» **Your goal**
Beginning with the line that holds "来自GoogleAdword" in the data below, give again every line through the one that holds "的。拆开信封一看，是一张来自G", exactly as written.

» **Exercise material**
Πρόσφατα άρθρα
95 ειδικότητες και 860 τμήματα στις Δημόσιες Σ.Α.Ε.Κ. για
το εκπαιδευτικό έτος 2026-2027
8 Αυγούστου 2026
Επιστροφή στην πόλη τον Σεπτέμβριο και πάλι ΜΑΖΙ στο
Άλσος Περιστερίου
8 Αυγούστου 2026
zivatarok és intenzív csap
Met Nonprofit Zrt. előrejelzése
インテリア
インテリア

---

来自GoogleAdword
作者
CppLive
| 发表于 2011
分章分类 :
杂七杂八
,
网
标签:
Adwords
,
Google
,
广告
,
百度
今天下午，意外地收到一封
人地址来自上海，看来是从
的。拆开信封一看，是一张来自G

==

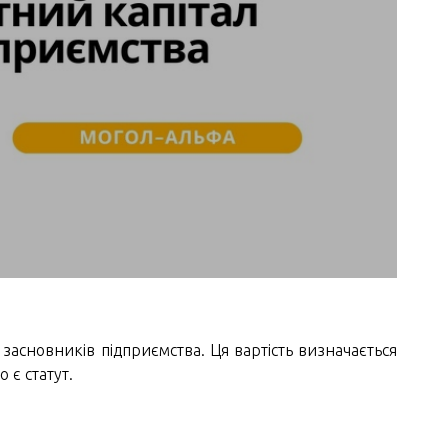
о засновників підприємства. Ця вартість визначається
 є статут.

» **Result of this exercise**
来自GoogleAdword
作者
CppLive
| 发表于 2011
分章分类 :
杂七杂八
,
网
标签:
Adwords
,
Google
,
广告
,
百度
今天下午，意外地收到一封
人地址来自上海，看来是从
的。拆开信封一看，是一张来自G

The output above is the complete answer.